The government’s Corrections Legislation Miscellaneous Amendment Bill 2017 has the support of the Liberal and National parties.
If passed by State Parliament, it will reform existing parole laws contained in the Corrections Act 1986 to expand the statutory categories which cover serious violent offenders and terrorism.
“The bill will introduce stricter parole laws for prisoners who have been convicted of aggravated home invasion, home invasion, aggravated carjacking, carjacking, defensive homicide and terrorism offences,” Mr Ramsay told parliament.
Brighton gunman and known Islamic terrorist Yacqub Khayre reportedly had a long and drug-fuelled criminal history spanning 16 burglaries, 15 thefts and several brutal assaults including a stabbing in the course of a robbery.
Khayre had reportedly twice set fire to prison cells while serving a lenient sentence for brutally bashing a woman and her father in a home invasion, before being sentenced to less than two additional months in prison for these arsons.
He was reportedly among four men charged in August 2009 over a planned massacre at the Holsworthy Barracks military installation in Sydney’s south-west, which connected him with Somali-based terrorist group al-Shabaab.
“He had known violent activity and also had been known to have been fully trained in explosives in a Middle Eastern country,” Mr Ramsay said.

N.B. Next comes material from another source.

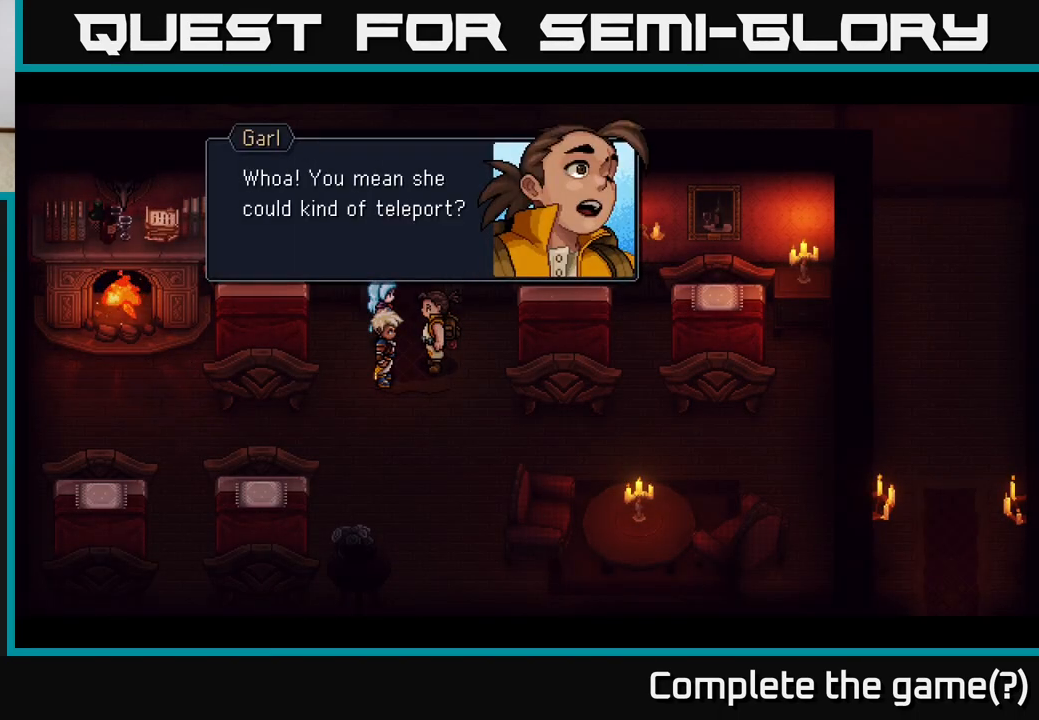
{"buttons": [], "left_stick": "center", "right_stick": "center", "events": []}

“How is it that a person — from Somalia… — who has had significant training in explosives, …significant training in terrorist activities, who has been before the courts in relation to quite violent criminal activity and is now on parole is allowed to be able to walk the streets, free of any …constraint?”
Mr Ramsay told parliament Mr Andrews’ assurances, delivered from a platform shared with Victoria Police commissioner Graham Ashton, were “fake” and that his government’s belated moves to reform it were “hypocritical.”
“Talk about fake news,” Mr Ramsay said.
“The government (is) now trying to play catch-up in relation to coalition policy on parole reforms in relation to serious violent offenders and terrorism.